Jonathan Pullen, the suspect’s step-grandfather, echoed the sentiment, claiming Aldrich “has to realize what happened on that terrible night. It’s truly beginning to dawn on him.”

Despite the apparent remorse, some survivors of the massacre said it was all crocodile tears, accusing the shooter of passing the blame along to drug use and never mentioning a motive behind the attack. 

Michael Anderson, who survived by dunking behind the counter he was bartending at, said that “no one has sympathy for him.” 

He added: “This community has to live with what happened, with collective trauma, with PTSD, trying to grieve the loss of our friends, to move past emotional wounds and move past what we heard, saw and smelled.”

Colorado Springs’ LGBTQ community was forever changed when the suspect walked into Club Q on November 19, 2022, and fired indiscriminately at the patrons and staff for more than six minutes with an AR-15-style semi-automatic rifle.  

The massacre was cut short when Navy Officer Thomas James grabbed the gun away from the shooter, burning his hand in the process due to the extreme heat of the weapon’s barrel.

Army veteran Richard Fierro then jumped in to help subdue and beat Aldrich until police arrived. 

Anderson Lee Aldrich faces more than 300 state counts, including murder and hate crimes. AP
This image provided by state prosecutors shows a weapon on the floor after the deadly shooting. AP

Since their arrest, Aldrich has come out as nonbinary, allegedly visiting the club at least six times prior to the shooting. 

District Attorney Michael Allen, however, said Aldrich administered a “neo-Nazi white supremacists” website that hosted a shooting training video and often expressed hatred for LGBTQ people, minorities, and even police.  
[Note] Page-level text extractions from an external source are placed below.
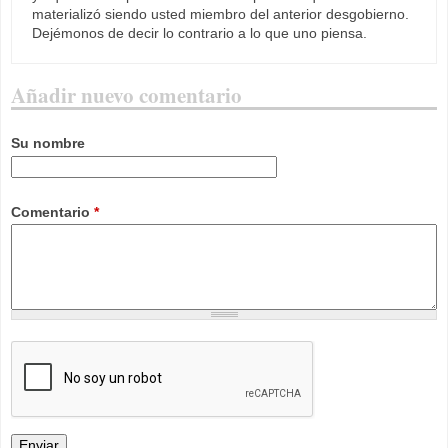
materializó siendo usted miembro del anterior desgobierno.
Dejémonos de decir lo contrario a lo que uno piensa.
Añadir nuevo comentario
Su nombre
Comentario
*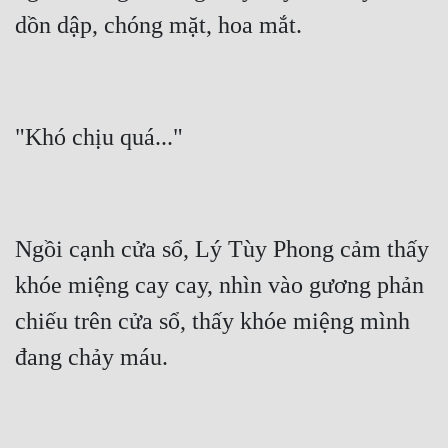
Tu Chân
Tu Tiên
Tội Phạm
Vô Địch
Võ Hiệp
Võng Du
Ngồi cạnh cửa sổ, Lý Tùy Phong cảm thấy 
Xuyên Không
khóe miệng cay cay, nhìn vào gương phản 
Xuyên Nhanh
chiếu trên cửa sổ, thấy khóe miệng mình 
Xuyên Sách
Xuyên Thư
Điền Văn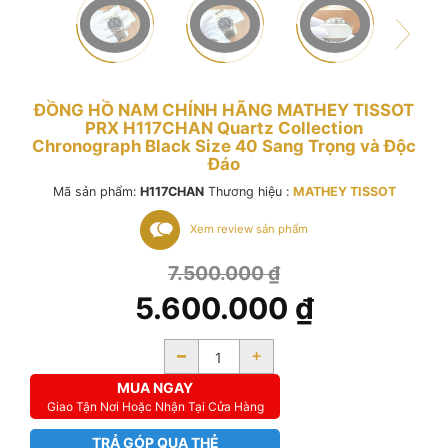
ĐỒNG HỒ NAM CHÍNH HÃNG MATHEY TISSOT
PRX H117CHAN Quartz Collection
Chronograph Black Size 40 Sang Trọng và Độc
Đáo
Mã sản phẩm:
H117CHAN
Thương hiệu :
MATHEY TISSOT
Xem review sản phẩm
7.500.000
₫
5.600.000
₫
-
+
MUA NGAY
Giao Tận Nơi Hoặc Nhận Tại Cửa Hàng
TRẢ GÓP QUA THẺ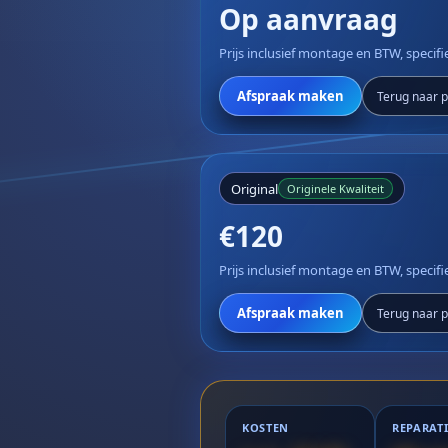
Op aanvraag
Prijs inclusief montage en BTW, specif
Afspraak maken
Terug naar pr
Original
Originele Kwaliteit
€120
Prijs inclusief montage en BTW, specif
Afspraak maken
Terug naar pr
KOSTEN
REPARAT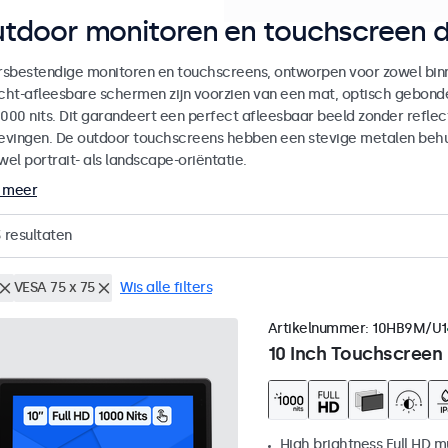
tdoor monitoren en touchscreen d
sbestendige monitoren en touchscreens, ontworpen voor zowel binne
icht-afleesbare schermen zijn voorzien van een mat, optisch gebon
000 nits. Dit garandeert een perfect afleesbaar beeld zonder reflecti
vingen. De outdoor touchscreens hebben een stevige metalen behuiz
wel portrait- als landscape-oriëntatie.
 meer
3
resultaten
VESA 75 x 75
Wis alle filters
Artikelnummer:
10HB9M/U1
10 Inch Touchscreen
High brightness Full HD m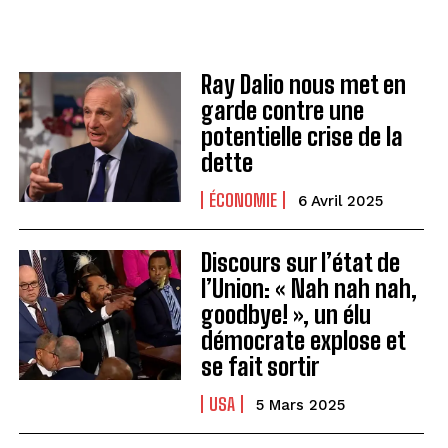
Ray Dalio nous met en
garde contre une
potentielle crise de la
dette
ÉCONOMIE
6 Avril 2025
Discours sur l’état de
l’Union: « Nah nah nah,
goodbye! », un élu
démocrate explose et
se fait sortir
USA
5 Mars 2025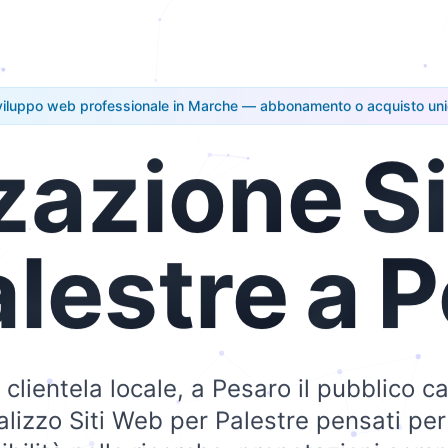
iluppo web professionale in Marche — abbonamento o acquisto un
zazione
Si
alestre
a
P
e clientela locale, a Pesaro il pubblico 
alizzo Siti Web per Palestre pensati per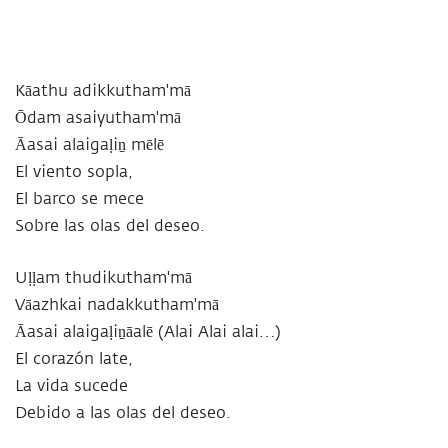
Kāathu adikkutham'mā
Ōdam asaiyutham'mā
Āasai alaigaḷiṉ mēlē
El viento sopla,
El barco se mece
Sobre las olas del deseo.
Uḷḷam thudikutham'mā
Vāazhkai nadakkutham'mā
Āasai alaigaḷiṉāalē (Alai Alai alai…)
El corazón late,
La vida sucede
Debido a las olas del deseo.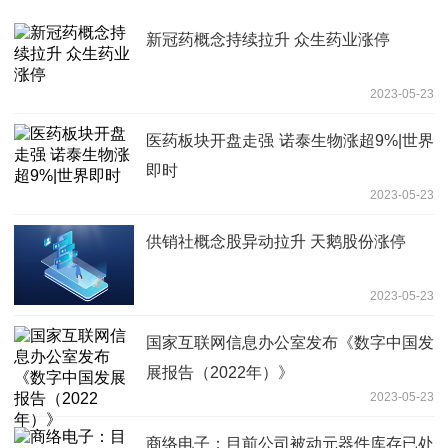
新冠药概念持续拉升 众生药业涨停
2023-05-23
医药板块开盘走强 诺泰生物涨超9%|世界
即时
2023-05-23
供销社概念股异动拉升 天鹅股份涨停
2023-05-23
国家互联网信息办公室发布《数字中国发
展报告（2022年）》
2023-05-23
商络电子：目前公司被动元器件库存已处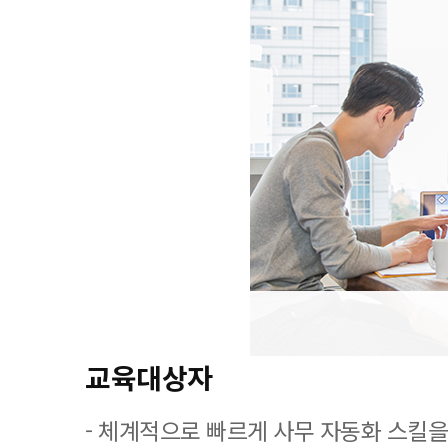
교육대상자
- 체계적으로 빠르게 사무 자동화 스킬을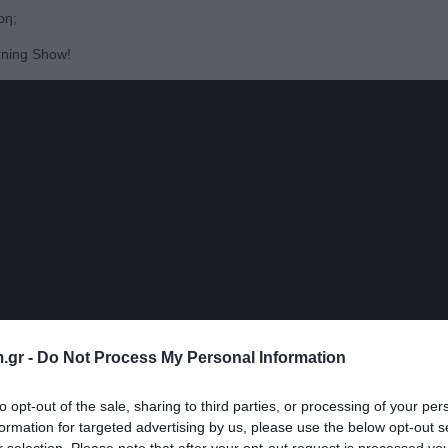
ίρη;
rning Show!
.gr -
Do Not Process My Personal Information
to opt-out of the sale, sharing to third parties, or processing of your per
formation for targeted advertising by us, please use the below opt-out s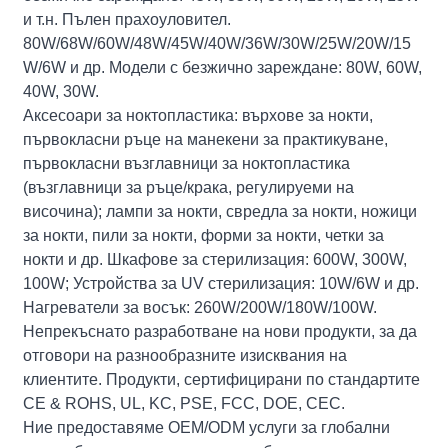
и т.н. Пълен прахоуловител.
80W/68W/60W/48W/45W/40W/36W/30W/25W/20W/15
W/6W и др. Модели с безжично зареждане: 80W, 60W,
40W, 30W.
Аксесоари за ноктопластика: върхове за нокти,
първокласни ръце на манекени за практикуване,
първокласни възглавници за ноктопластика
(възглавници за ръце/крака, регулируеми на
височина); лампи за нокти, свредла за нокти, ножици
за нокти, пили за нокти, форми за нокти, четки за
нокти и др. Шкафове за стерилизация: 600W, 300W,
100W; Устройства за UV стерилизация: 10W/6W и др.
Нагреватели за восък: 260W/200W/180W/100W.
Непрекъснато разработване на нови продукти, за да
отговори на разнообразните изисквания на
клиентите. Продукти, сертифицирани по стандартите
CE & ROHS, UL, KC, PSE, FCC, DOE, CEC.
Ние предоставяме OEM/ODM услуги за глобални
Allen also claimed the suspect’s mother made him go to the club “against his will and sort of forced that culture on him.”

While defense attorneys have not denied Aldrich’s role in the shooting, they have argued that the massacre was not fueled by hate, claiming it was instead caused when the suspect was high on cocaine and medication.  

Along with the state charges, the US Justice Department is currently considering filing federal hate crime charges, a senior law enforcement official said. 

It remains unclear if a quick resolution to the state prosecution will resolve the FBI’s investigation.